• YOUR ASSIGNMENT: Among the lines below, how many have the word "right"? The reply is that number alone.

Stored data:

______

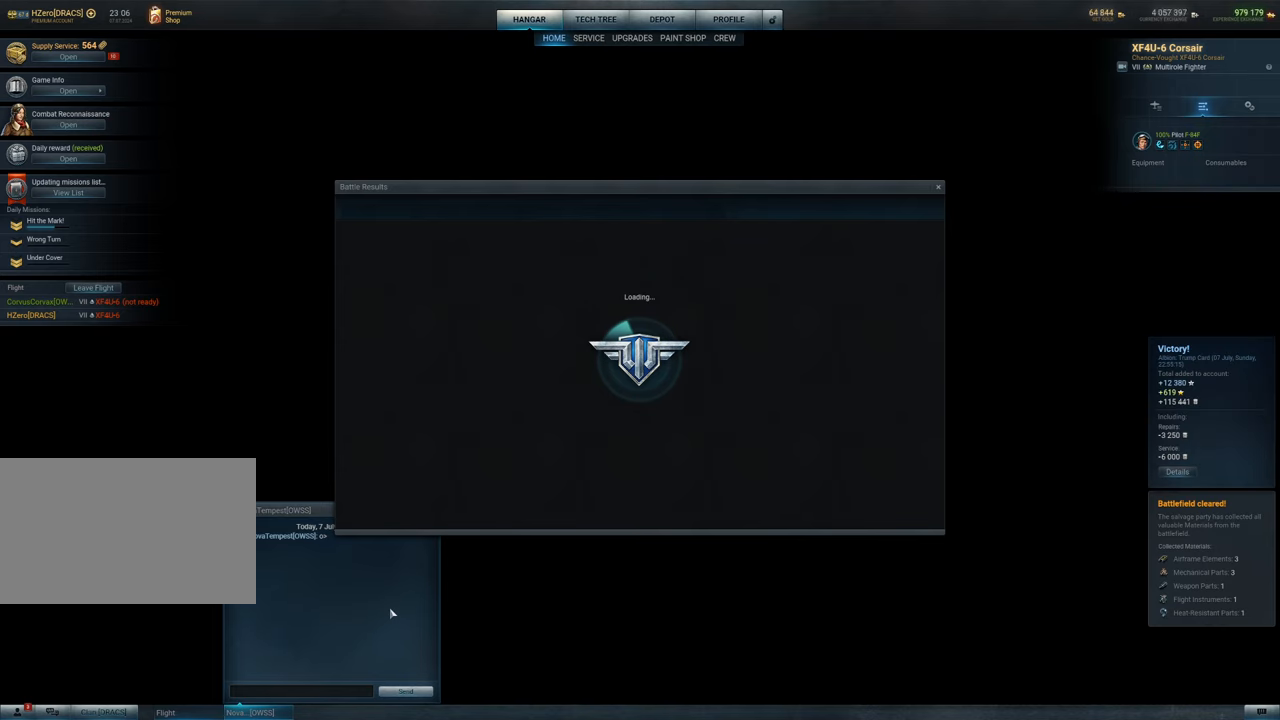
{"keys": [], "mouse": [], "mouse_move": "still", "events": []}
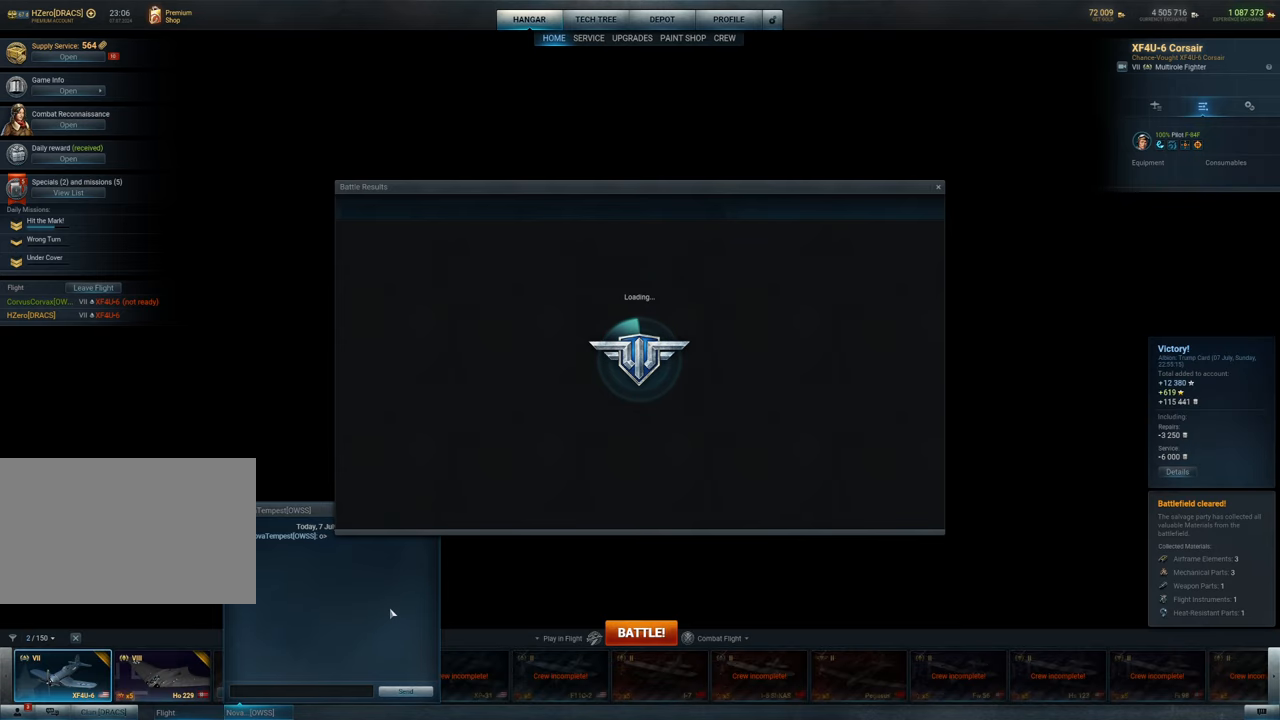
{"keys": [], "mouse": [], "mouse_move": "still", "events": []}
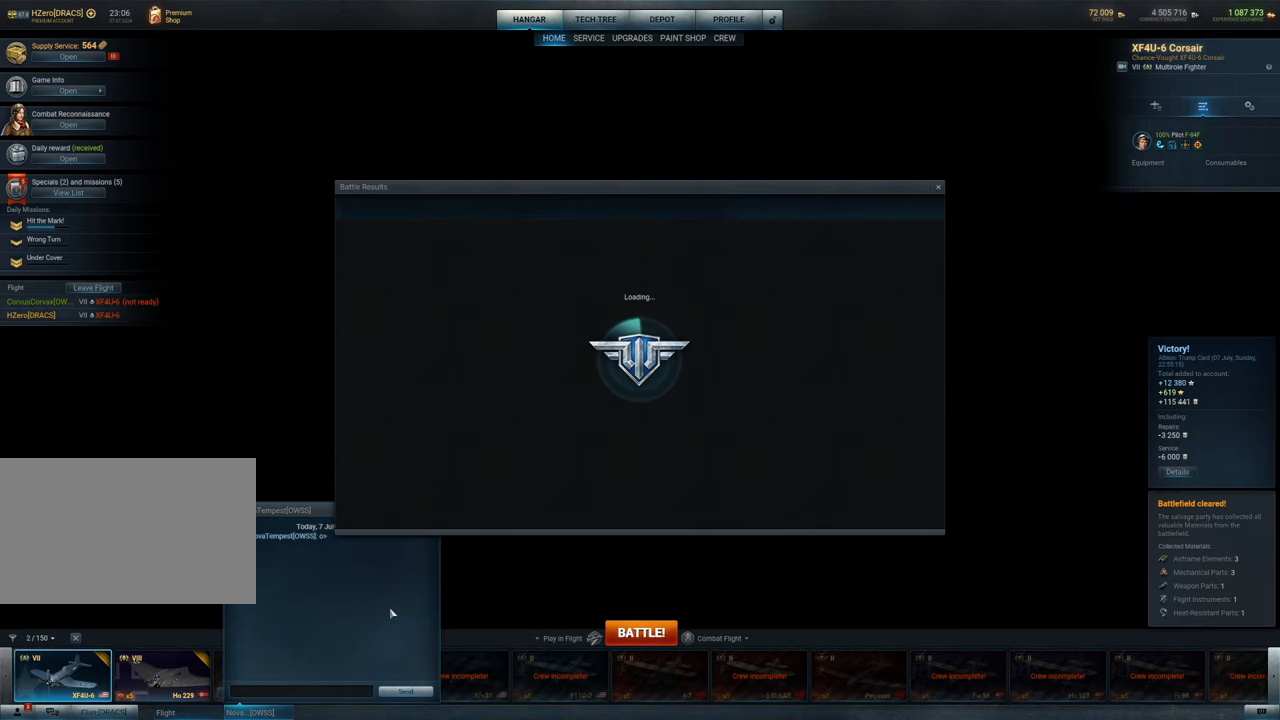
{"keys": [], "mouse": [], "mouse_move": "up-right", "events": []}
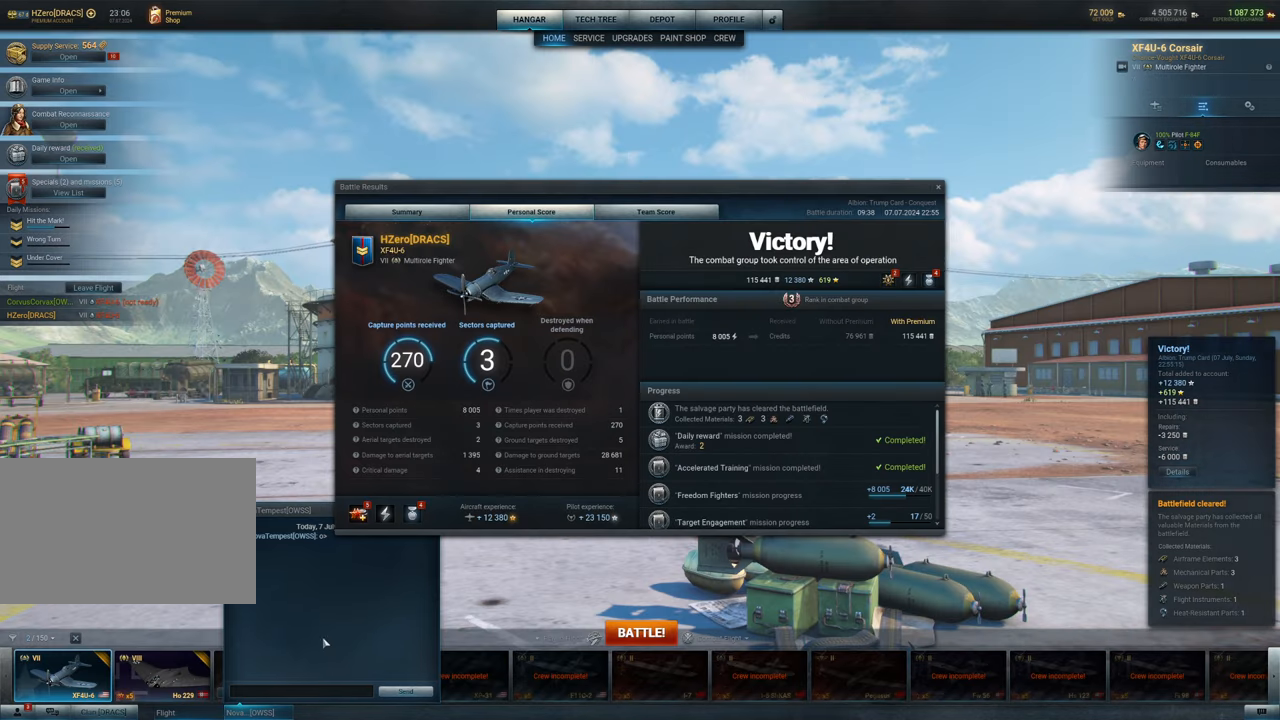
{"keys": [], "mouse": [], "mouse_move": "still", "events": []}
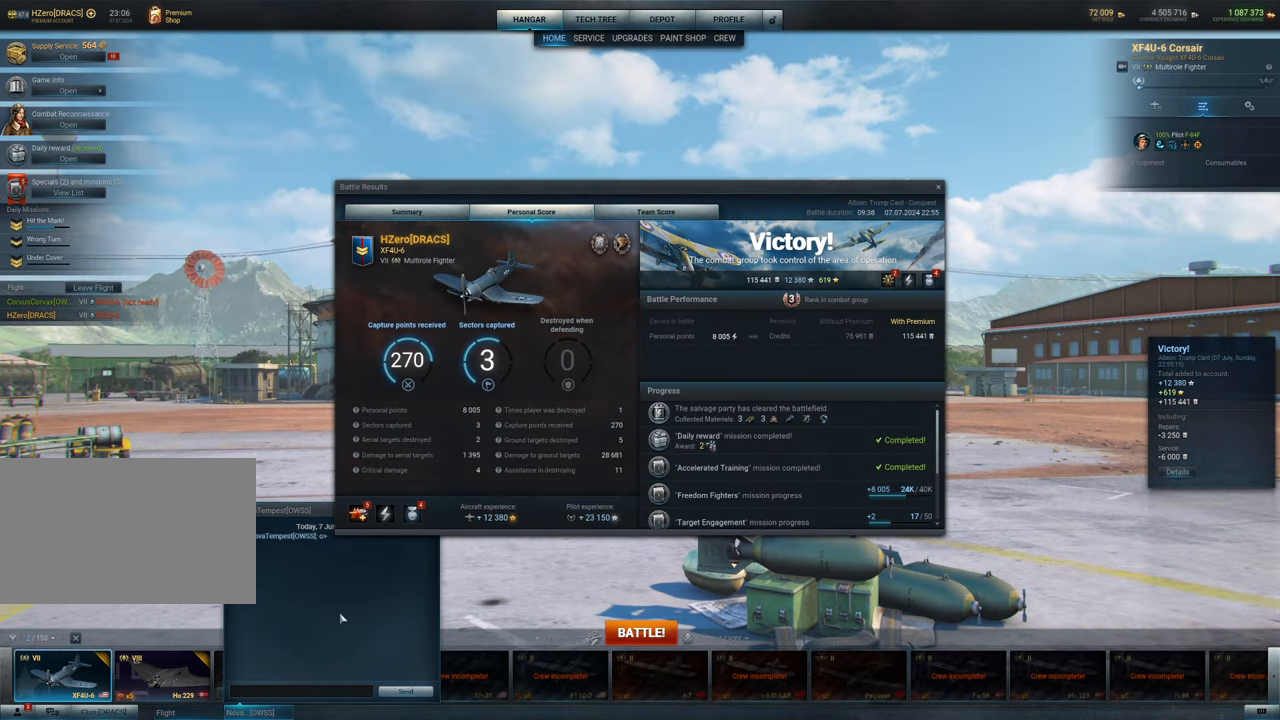
{"keys": [], "mouse": ["left"], "mouse_move": "still", "events": [[417, "mouse_left", "down"]]}
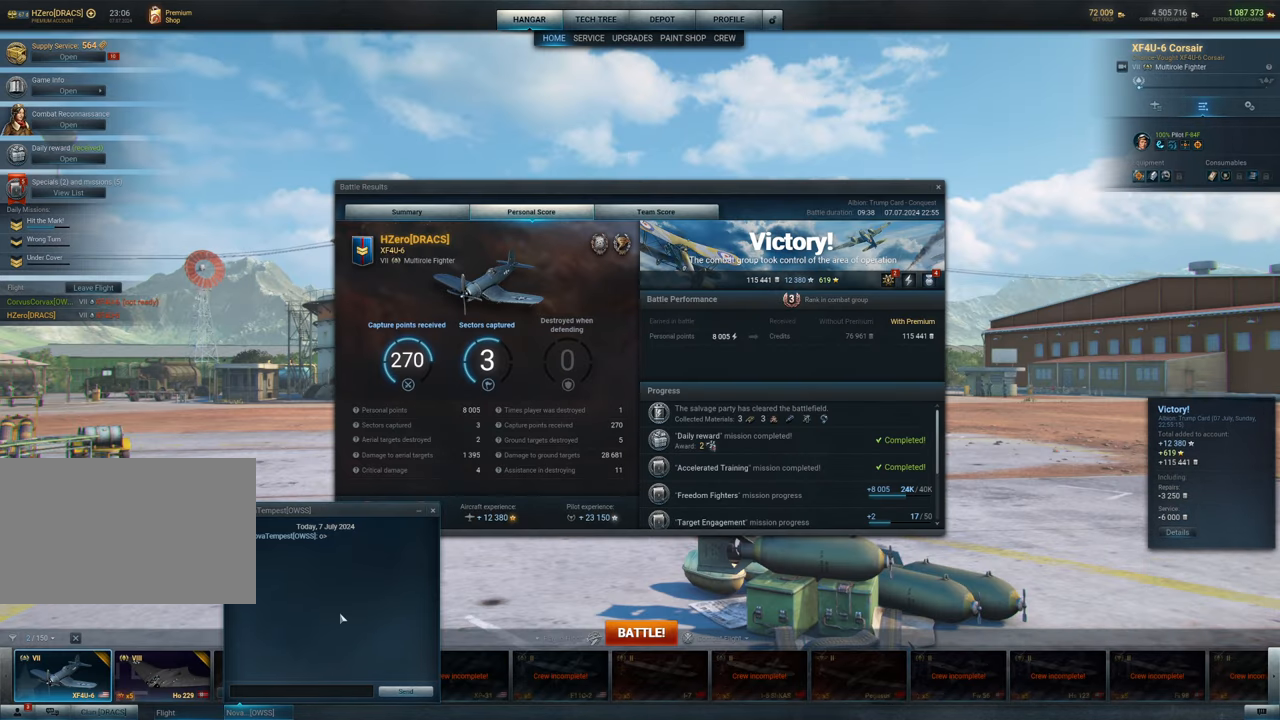
{"keys": [], "mouse": [], "mouse_move": "up-right", "events": [[50, "mouse_left", "up"]]}
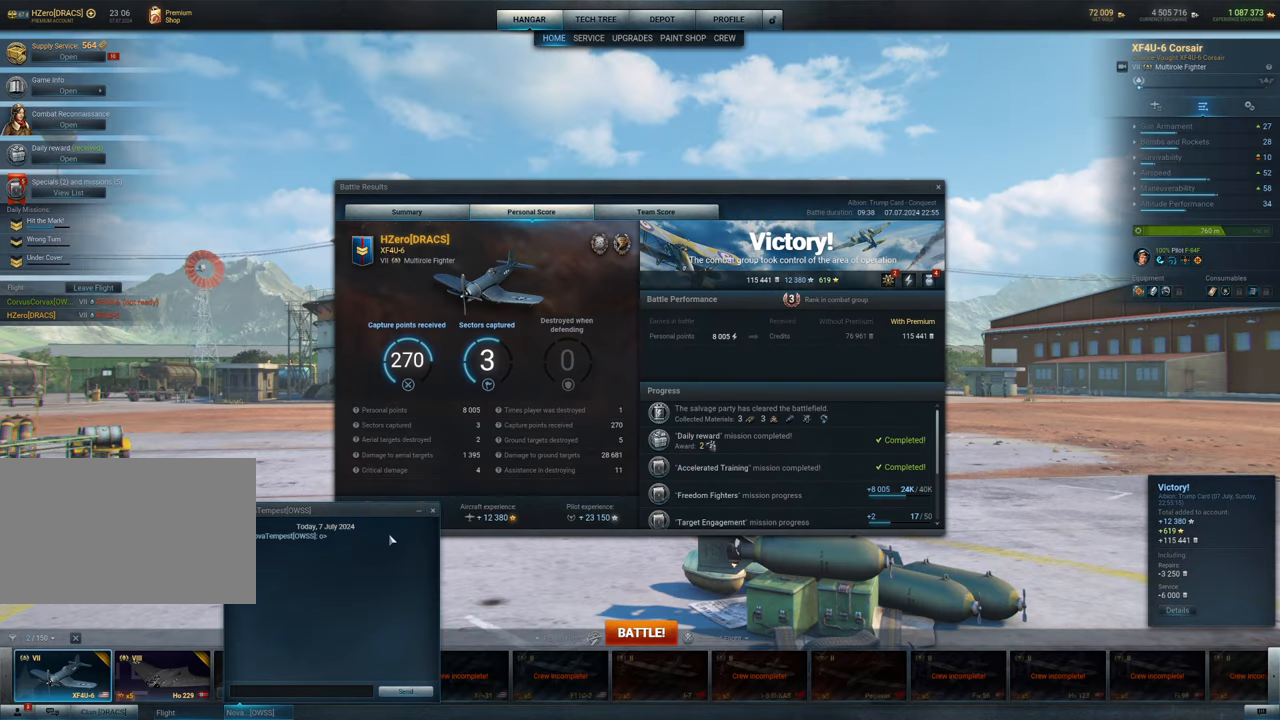
{"keys": [], "mouse": [], "mouse_move": "still", "events": []}
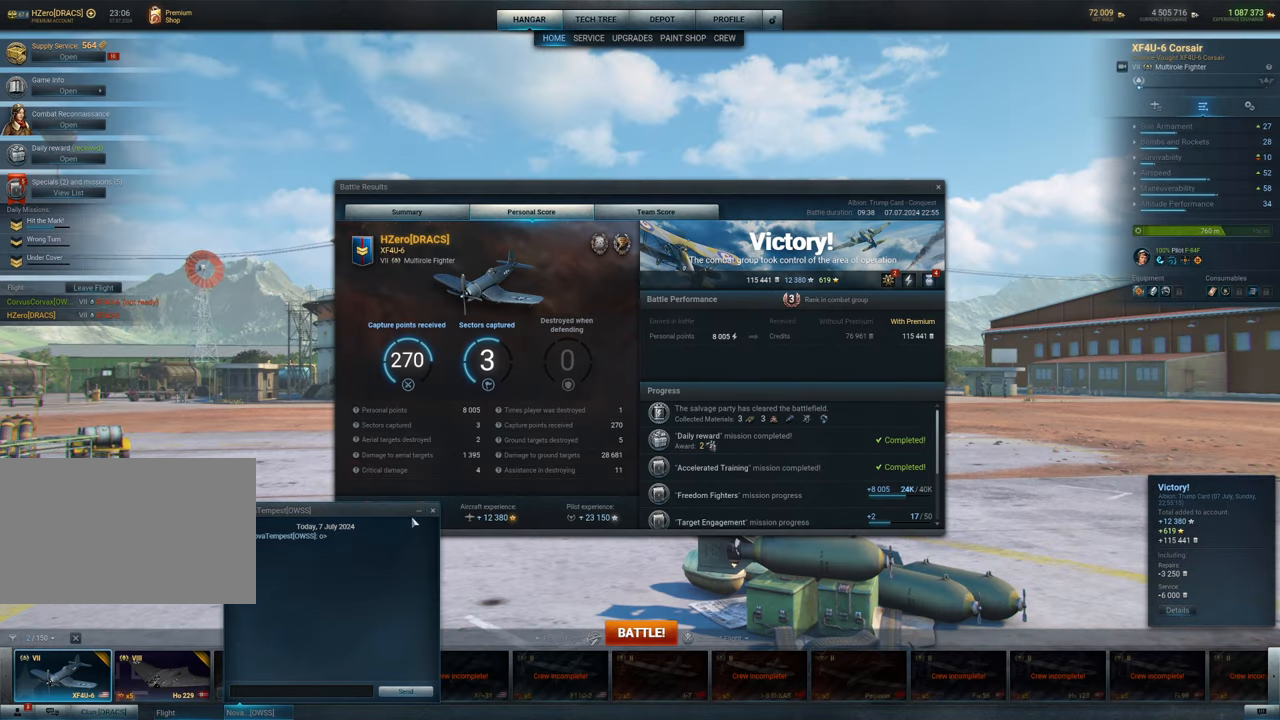
{"keys": [], "mouse": [], "mouse_move": "still", "events": []}
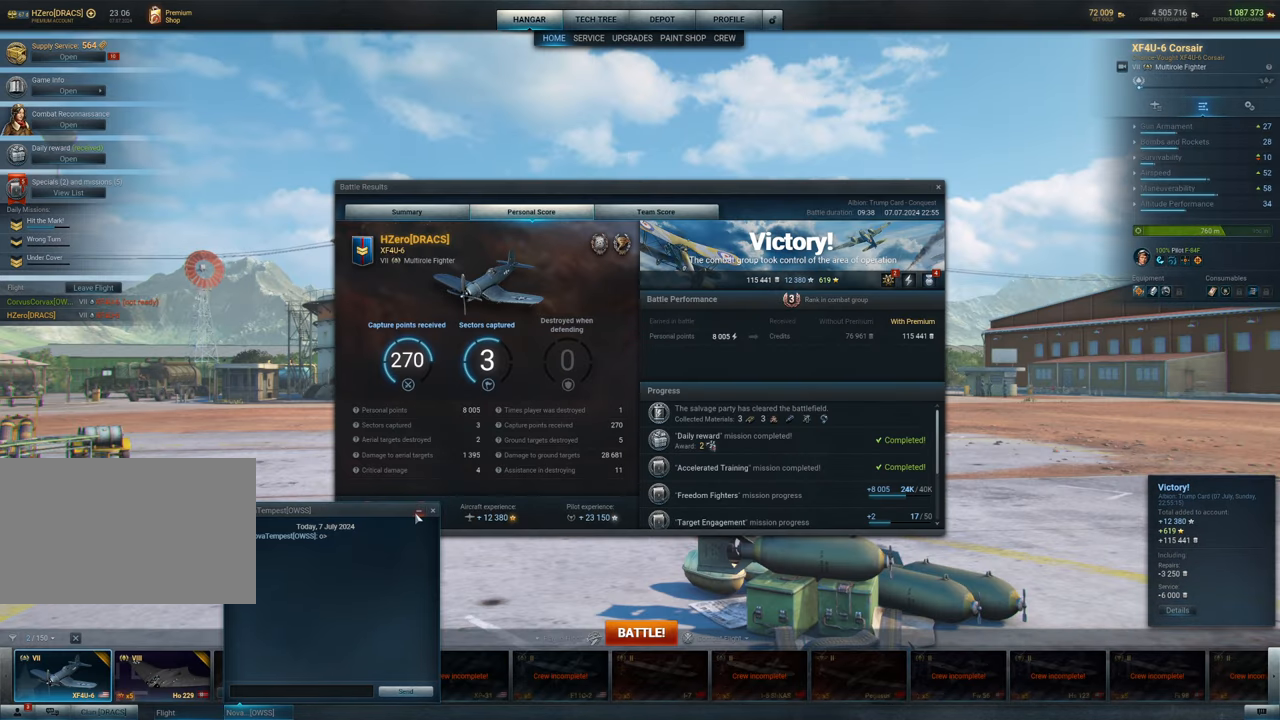
{"keys": [], "mouse": [], "mouse_move": "still", "events": []}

______

• OUTPUT OF THE EXERCISE: 2